In any case, at this point you should have 2-3 clear goals to focus on. Maybe these are the goals you originally decided to start your lean/agile journey for. Maybe they are different. The group from the first example above started the journey to improve flexibility, reached a good enough level and then moved to other goals.
Assess where you are (with regards to the fitness Goals you chose)
The next step is to assess your current reality and gaps that affect your performance in the aspects you chose to focus on. One way to do that is to simply run a focused retrospective with that goal as the theme. You can do it as a “World Cafe” (or your favorite subgroup based meeting design method) – in essence working in subgroups on the different goals and sharing notes and outcomes. If you are distributed or want to do this part as preparation to meeting face-to-face you can run this as well online as surveys using something like http://www.perfectiongame.org/ asking what is our current level, what are we doing well, what can improve our performance.
Another more structured way to handle this phase is to run a depth assessment. I like to use our own Lean/Agile Depth Assessment but feel free to use whatever you like.
Here you see a group that took our assessment. You can see their scores in each of the aspects of the assessment. After taking the assessment people understand more what each of the assessment areas mean and are able to map how relevant they are to the improvement goals they chose. In this case you can see for example that the “Empowered Teams and Individuals” assessment area was mapped to the “Engaged People” and “Sustainability” goals.

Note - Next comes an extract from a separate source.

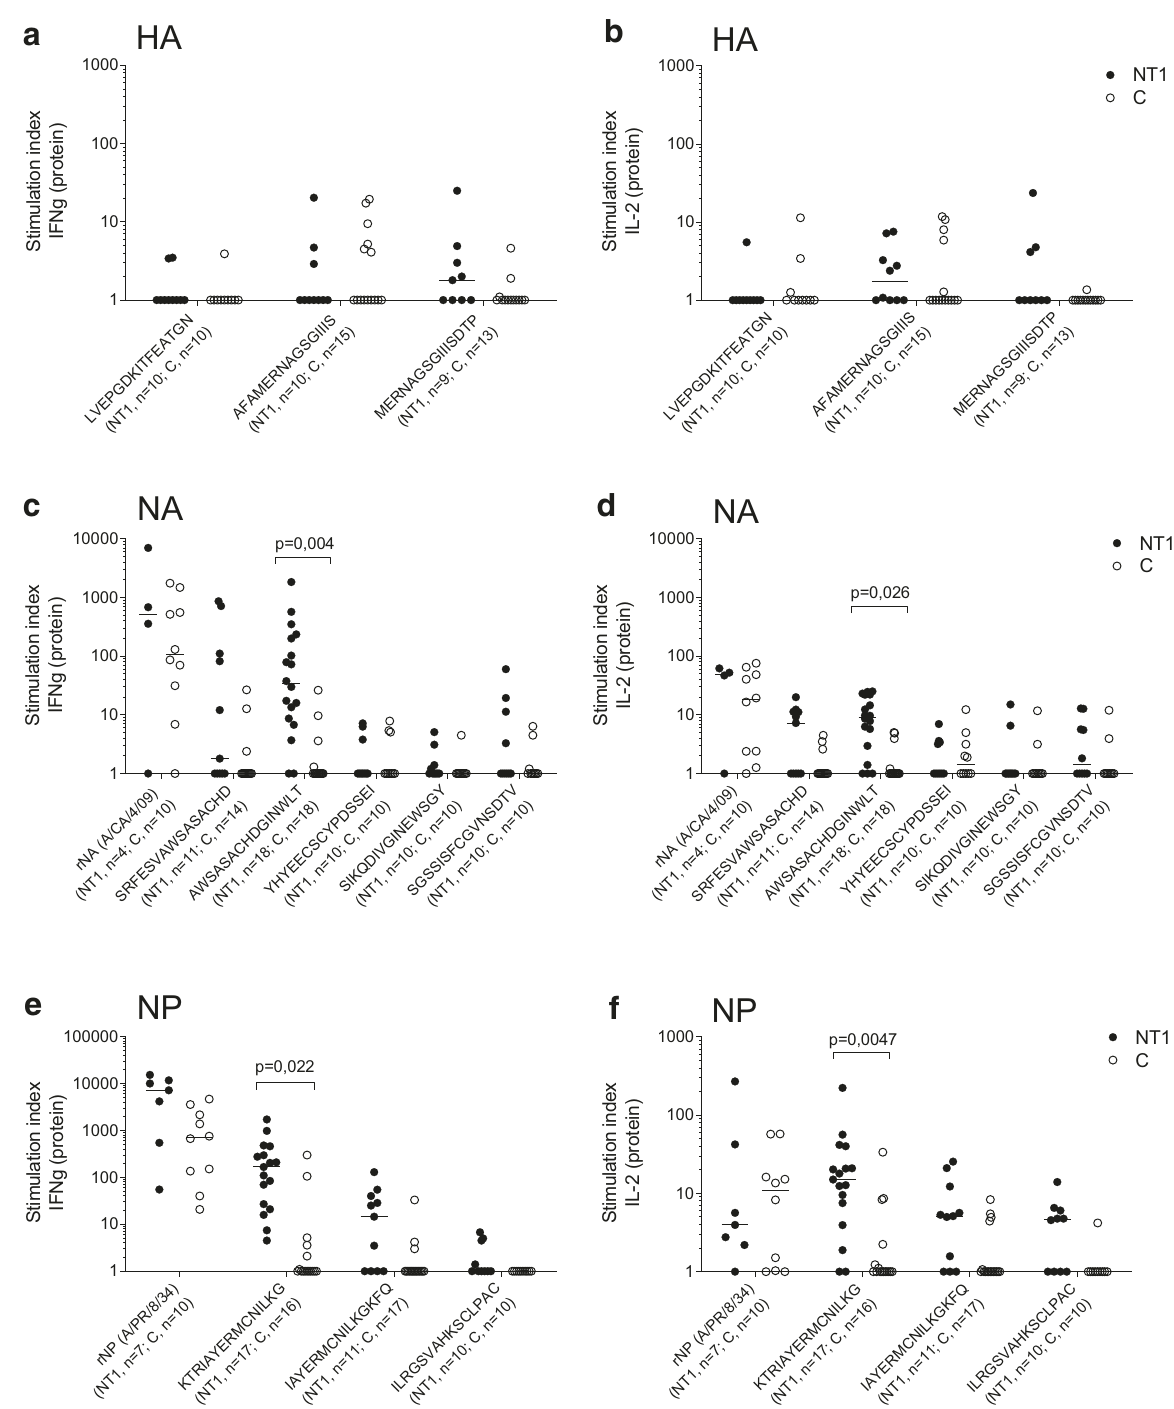
Fig. 3 Identi fi cation of in fl uenza A H1N1 virus T-cell epitopes in Pandemrix-associated NT1 patients. PBMC from pediatric Pandemrix-associated NT1 patients (NT1) or pediatric Pandemrix-vaccinated healthy controls (C) were stimulated in culture with single 15-mer peptides from in fl uenza (A/ reassortant/NYMC X-179A (California/07/2009 × NYMC X-157)(H1N1)) vaccine virus hemagglutinin (HA), neuraminidase (NA) or nucleoprotein (NP) (discovery cohort). Recombinant neuraminidase (rNA) and nucleoprotein (rNP) were used as positive controls. The secretion of IFN- γ ( a , c , e ) or IL-2 ( b , d , f ) was measured by FMIA (protein). Results are expressed as the ratio between cytokine concentrations measured in peptide-stimulated and negative control samples (stimulation index). Statistical comparisons between groups were performed, using Kruskal – Wallis and Dunn ’ s multiple comparisons tests.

After this mapping they could now choose assessment areas to focus on. We can see here “Empowered Teams and Individuals” was one of these areas. (You can ask “Isn’t this something they should have started with?” and my answer is that it depends. In many cases people don’t really understand what it really means when they start the journey so even if they try to do something they don’t get far. And others focus on goals that are lower in “Maslow’s hierarchy of needs” and then realize this is an area that they need to work on more. )

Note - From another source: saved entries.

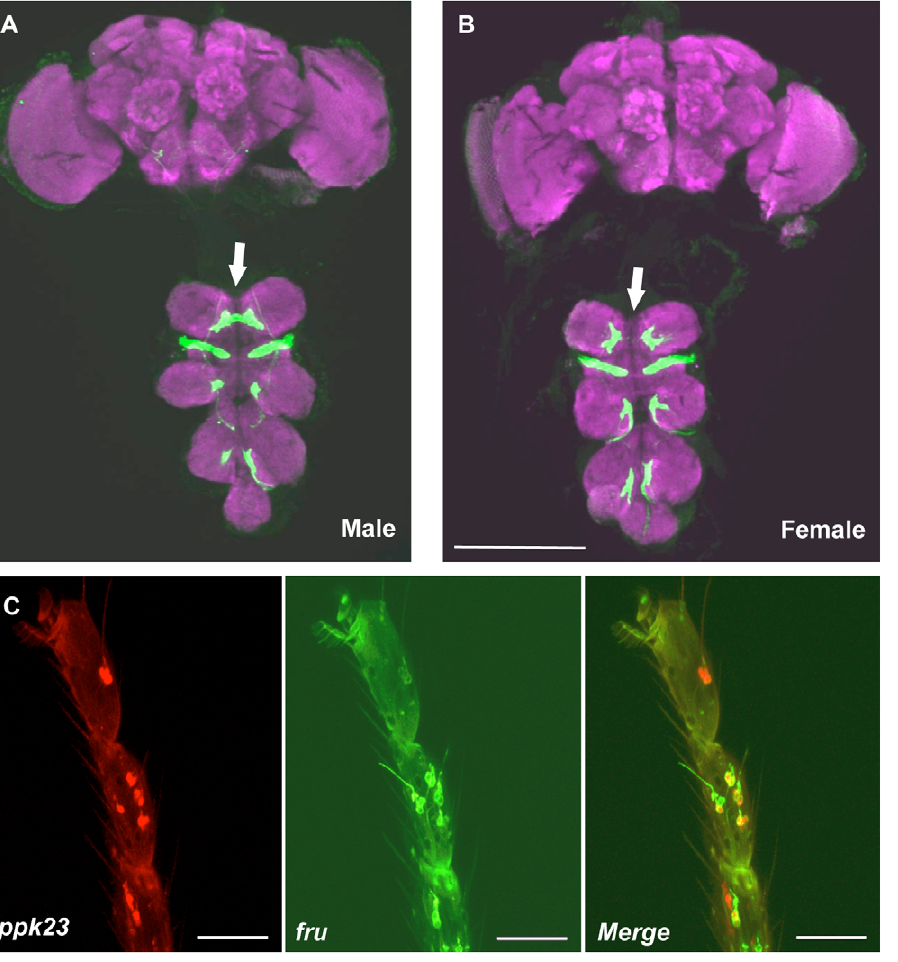
Figure 3. Axonal projections of ppk23 -expressing cells are sexually dimorphic. (A) and (B) The axonal projections of ppk23 -positive cells are sexually dimorphic. Left panel is a male (A) and right panel is a female (B). Panels represent brain (top) and thoracic ganglion (bottom) confocal z- stacks that were dissected from a single animal. Note the lack of midline crossings by foreleg ppk23 -positive axons in females (white arrows). Scale bars represent 100 m m. Identical dimorphic axonal projection patterns were observed in at least five individuals per sex. (C) ppk23 expression co- localizes with fru expression in the forelegs of males. Red marked ppk23 -expressing cells and green marked the fru positive cells. The majority of ppk23 -expressing cells also show fru expression. Scale bars represent 20 m m. Genotype imaged: w; ppk23-GAL4 . UAS-RFP/lexAop-rCD2::GFP; fruP1.LexA/ + .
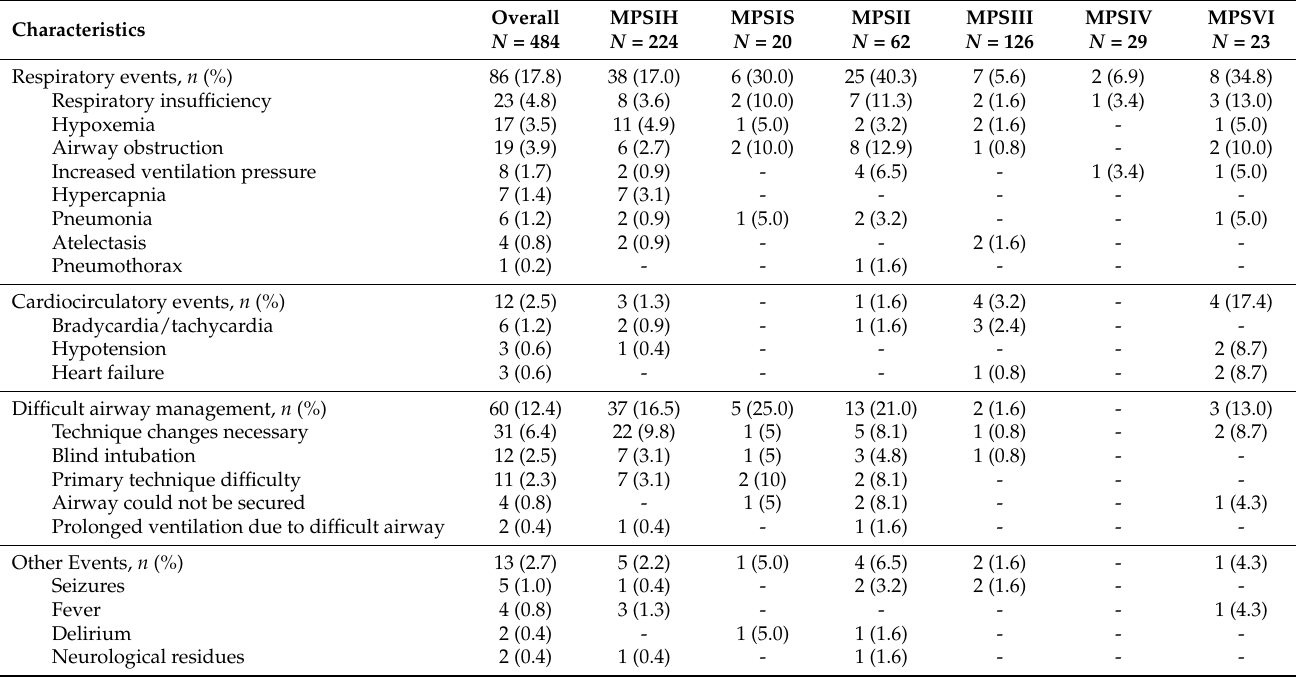
Table 2. Anaesthesia-related complications stratified by MPS disease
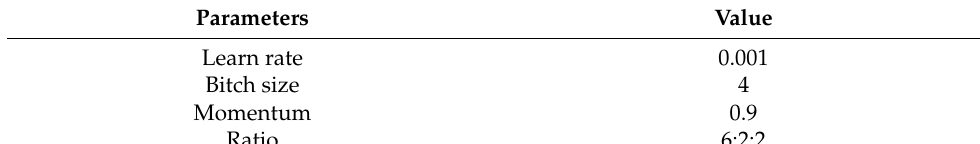
Table 5. Experimental parameters for each data set.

Now, within each assessment areas, look at the specific gaps you have and choose a few that are the most relevant for the goal you are trying to work towards. Take these gaps and add them to your improvement backlog.
Another approach is to look at something like the AgileSparks Way which has a catalog of options for the improvement stage and choose options that you feel as a team are most relevant to your choice of goals. This can be things like running the assessment, examining team formation, going on a WIP diet, going on a frequent releases exercise regime, etc.

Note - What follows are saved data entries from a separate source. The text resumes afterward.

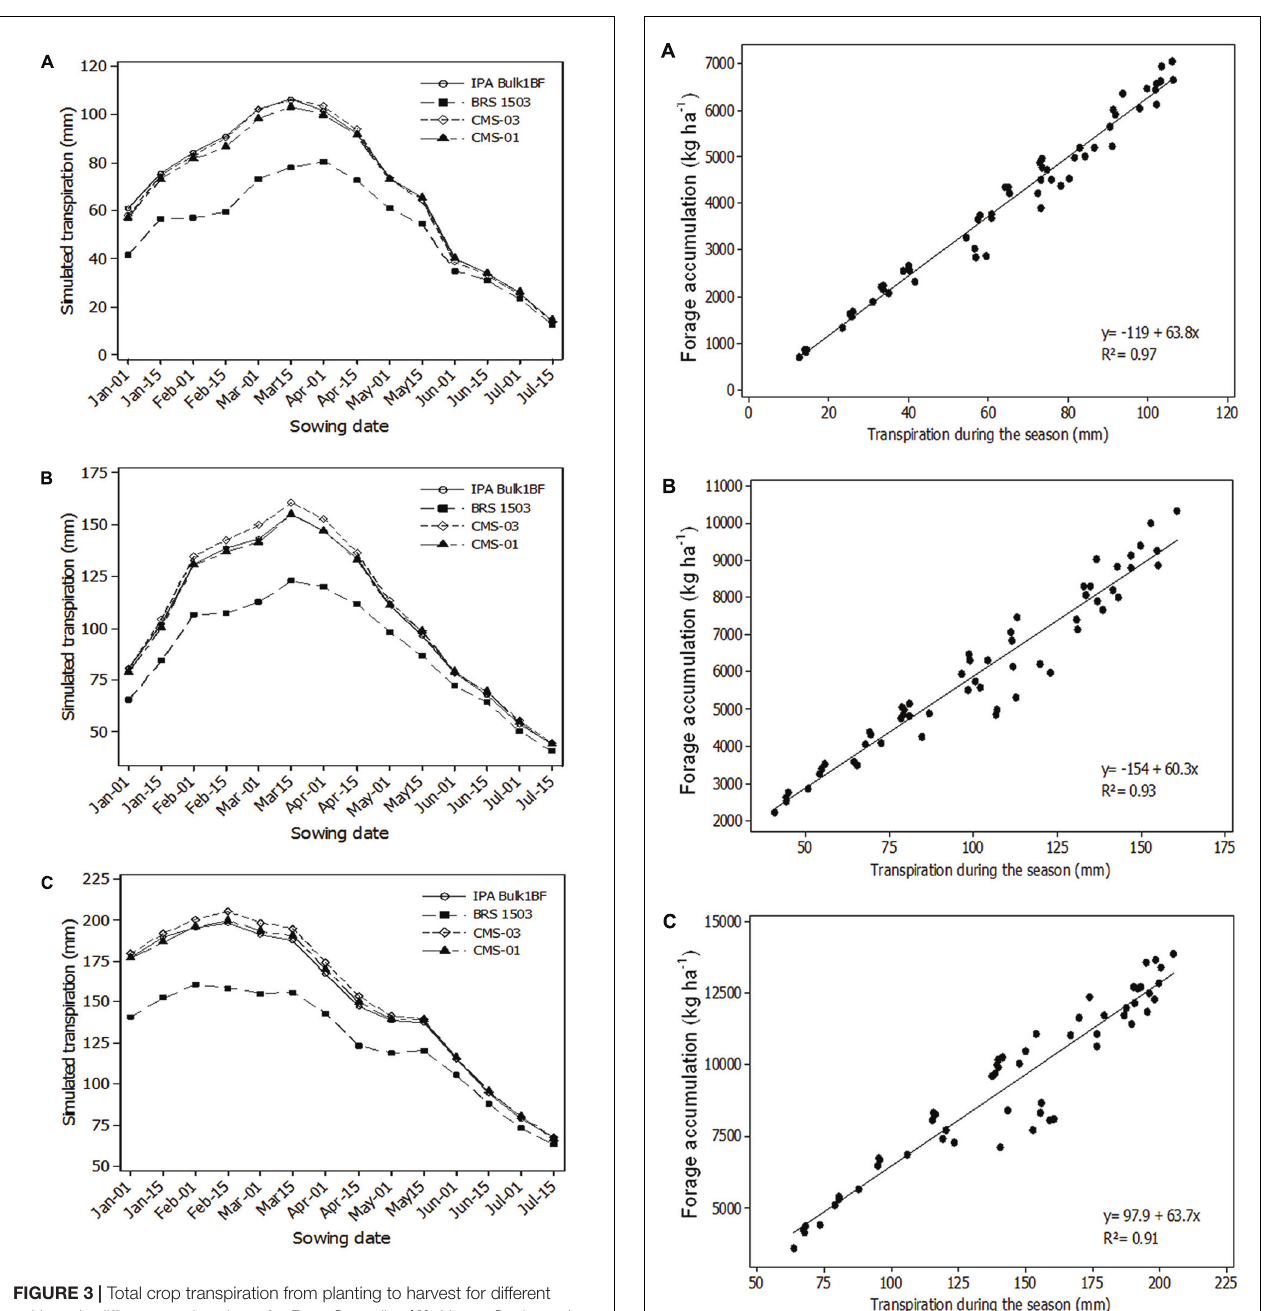
FIGURE 3 | Total crop transpiration from planting to harvest for different cultivars in different sowing dates for Bom Conselho (A) , Nossa Senhora da Gloria (B) , and Sao Bento do Una (C) .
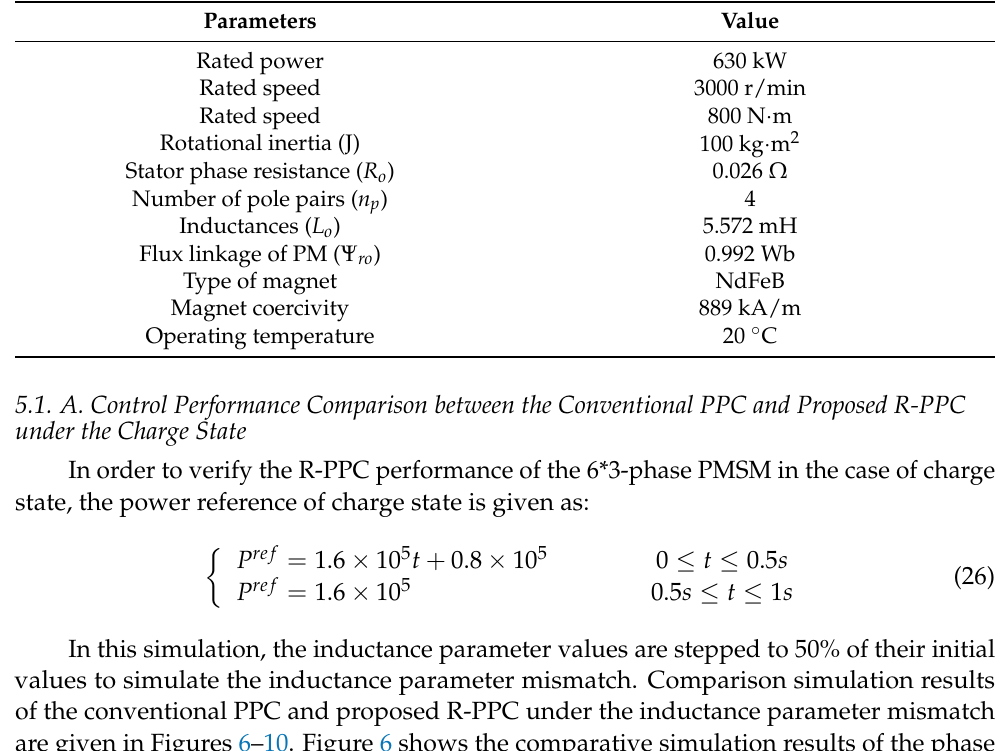
Table 1. 6*3-phase PMSM.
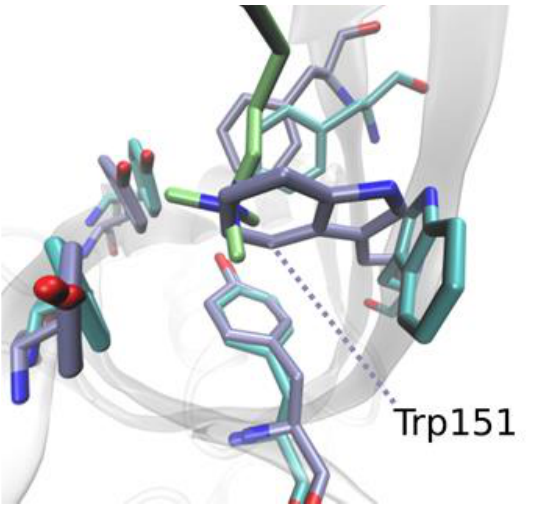
Figure 5. Molecular dynamics simulations reveal flip of Trp151 in the K4me3 aromatic cage.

From here on it is a matter of executing improvement/change. But you have strong forces on your side. You engaged people as part of this fair process (maybe it was your management team, maybe everyone). You started with why. You set concrete improvement goals that are mapped to concrete action items.
One last thing you might want to do is to run a vote of confidence with everyone who participated in the process to see whether they think the plan makes sense and is worth pursuing. And if not, iterate and fine-tune until it does.
As an interactive session I would recommend setting aside about half a day to a day for this activity. Ideally offsite as an opportunity to open your mind and think creatively. “Doing Food” never hurts as well.